## Exercise details
Copy these lines, putting "offerings" wherever "products and services" appears and leaving everything else unchanged.
━━━━
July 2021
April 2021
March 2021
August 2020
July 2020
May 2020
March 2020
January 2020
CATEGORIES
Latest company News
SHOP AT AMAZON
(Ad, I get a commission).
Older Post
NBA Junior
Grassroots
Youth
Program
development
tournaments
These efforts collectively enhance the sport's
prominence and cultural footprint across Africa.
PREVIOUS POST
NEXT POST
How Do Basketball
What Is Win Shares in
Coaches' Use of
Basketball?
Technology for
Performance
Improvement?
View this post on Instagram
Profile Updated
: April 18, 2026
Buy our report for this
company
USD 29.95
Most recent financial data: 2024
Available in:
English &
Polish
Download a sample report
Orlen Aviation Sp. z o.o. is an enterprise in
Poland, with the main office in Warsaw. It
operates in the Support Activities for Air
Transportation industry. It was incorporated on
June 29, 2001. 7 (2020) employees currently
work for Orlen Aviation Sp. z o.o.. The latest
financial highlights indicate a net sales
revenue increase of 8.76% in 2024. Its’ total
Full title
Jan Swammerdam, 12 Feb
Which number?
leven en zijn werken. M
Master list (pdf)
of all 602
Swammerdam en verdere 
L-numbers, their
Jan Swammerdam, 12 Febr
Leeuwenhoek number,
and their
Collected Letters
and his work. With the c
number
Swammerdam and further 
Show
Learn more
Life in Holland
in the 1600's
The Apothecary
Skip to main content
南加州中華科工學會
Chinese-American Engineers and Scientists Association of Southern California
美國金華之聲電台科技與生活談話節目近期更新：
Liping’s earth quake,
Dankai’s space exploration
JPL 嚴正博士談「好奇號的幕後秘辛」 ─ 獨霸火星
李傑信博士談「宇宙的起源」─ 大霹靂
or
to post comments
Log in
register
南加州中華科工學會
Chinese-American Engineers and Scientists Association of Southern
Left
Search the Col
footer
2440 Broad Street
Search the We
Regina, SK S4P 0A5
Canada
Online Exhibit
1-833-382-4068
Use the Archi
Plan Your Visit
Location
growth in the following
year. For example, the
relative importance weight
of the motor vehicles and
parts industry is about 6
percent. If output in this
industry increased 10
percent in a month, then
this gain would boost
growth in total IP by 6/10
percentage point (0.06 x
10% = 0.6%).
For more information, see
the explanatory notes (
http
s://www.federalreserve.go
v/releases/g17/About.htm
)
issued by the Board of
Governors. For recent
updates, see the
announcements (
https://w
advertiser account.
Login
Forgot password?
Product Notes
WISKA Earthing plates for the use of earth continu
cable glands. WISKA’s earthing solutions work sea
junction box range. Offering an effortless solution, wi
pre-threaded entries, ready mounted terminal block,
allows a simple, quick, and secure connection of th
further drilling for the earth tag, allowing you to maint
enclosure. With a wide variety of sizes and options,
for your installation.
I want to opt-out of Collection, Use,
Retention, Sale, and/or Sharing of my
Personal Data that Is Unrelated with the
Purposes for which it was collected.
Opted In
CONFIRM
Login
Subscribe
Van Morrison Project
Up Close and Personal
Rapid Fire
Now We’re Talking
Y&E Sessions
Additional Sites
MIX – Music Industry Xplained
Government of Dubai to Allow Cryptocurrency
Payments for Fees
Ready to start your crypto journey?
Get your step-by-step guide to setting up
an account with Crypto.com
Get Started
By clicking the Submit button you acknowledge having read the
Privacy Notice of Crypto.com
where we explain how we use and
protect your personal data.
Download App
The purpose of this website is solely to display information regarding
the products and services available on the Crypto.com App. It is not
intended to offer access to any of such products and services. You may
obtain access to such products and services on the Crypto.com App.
━━━━
## Completed task
July 2021
April 2021
March 2021
August 2020
July 2020
May 2020
March 2020
January 2020
CATEGORIES
Latest company News
SHOP AT AMAZON
(Ad, I get a commission).
Older Post
NBA Junior
Grassroots
Youth
Program
development
tournaments
These efforts collectively enhance the sport's
prominence and cultural footprint across Africa.
PREVIOUS POST
NEXT POST
How Do Basketball
What Is Win Shares in
Coaches' Use of
Basketball?
Technology for
Performance
Improvement?
View this post on Instagram
Profile Updated
: April 18, 2026
Buy our report for this
company
USD 29.95
Most recent financial data: 2024
Available in:
English &
Polish
Download a sample report
Orlen Aviation Sp. z o.o. is an enterprise in
Poland, with the main office in Warsaw. It
operates in the Support Activities for Air
Transportation industry. It was incorporated on
June 29, 2001. 7 (2020) employees currently
work for Orlen Aviation Sp. z o.o.. The latest
financial highlights indicate a net sales
revenue increase of 8.76% in 2024. Its’ total
Full title
Jan Swammerdam, 12 Feb
Which number?
leven en zijn werken. M
Master list (pdf)
of all 602
Swammerdam en verdere 
L-numbers, their
Jan Swammerdam, 12 Febr
Leeuwenhoek number,
and their
Collected Letters
and his work. With the c
number
Swammerdam and further 
Show
Learn more
Life in Holland
in the 1600's
The Apothecary
Skip to main content
南加州中華科工學會
Chinese-American Engineers and Scientists Association of Southern California
美國金華之聲電台科技與生活談話節目近期更新：
Liping’s earth quake,
Dankai’s space exploration
JPL 嚴正博士談「好奇號的幕後秘辛」 ─ 獨霸火星
李傑信博士談「宇宙的起源」─ 大霹靂
or
to post comments
Log in
register
南加州中華科工學會
Chinese-American Engineers and Scientists Association of Southern
Left
Search the Col
footer
2440 Broad Street
Search the We
Regina, SK S4P 0A5
Canada
Online Exhibit
1-833-382-4068
Use the Archi
Plan Your Visit
Location
growth in the following
year. For example, the
relative importance weight
of the motor vehicles and
parts industry is about 6
percent. If output in this
industry increased 10
percent in a month, then
this gain would boost
growth in total IP by 6/10
percentage point (0.06 x
10% = 0.6%).
For more information, see
the explanatory notes (
http
s://www.federalreserve.go
v/releases/g17/About.htm
)
issued by the Board of
Governors. For recent
updates, see the
announcements (
https://w
advertiser account.
Login
Forgot password?
Product Notes
WISKA Earthing plates for the use of earth continu
cable glands. WISKA’s earthing solutions work sea
junction box range. Offering an effortless solution, wi
pre-threaded entries, ready mounted terminal block,
allows a simple, quick, and secure connection of th
further drilling for the earth tag, allowing you to maint
enclosure. With a wide variety of sizes and options,
for your installation.
I want to opt-out of Collection, Use,
Retention, Sale, and/or Sharing of my
Personal Data that Is Unrelated with the
Purposes for which it was collected.
Opted In
CONFIRM
Login
Subscribe
Van Morrison Project
Up Close and Personal
Rapid Fire
Now We’re Talking
Y&E Sessions
Additional Sites
MIX – Music Industry Xplained
Government of Dubai to Allow Cryptocurrency
Payments for Fees
Ready to start your crypto journey?
Get your step-by-step guide to setting up
an account with Crypto.com
Get Started
By clicking the Submit button you acknowledge having read the
Privacy Notice of Crypto.com
where we explain how we use and
protect your personal data.
Download App
The purpose of this website is solely to display information regarding
the offerings available on the Crypto.com App. It is not
intended to offer access to any of such offerings. You may
obtain access to such offerings on the Crypto.com App.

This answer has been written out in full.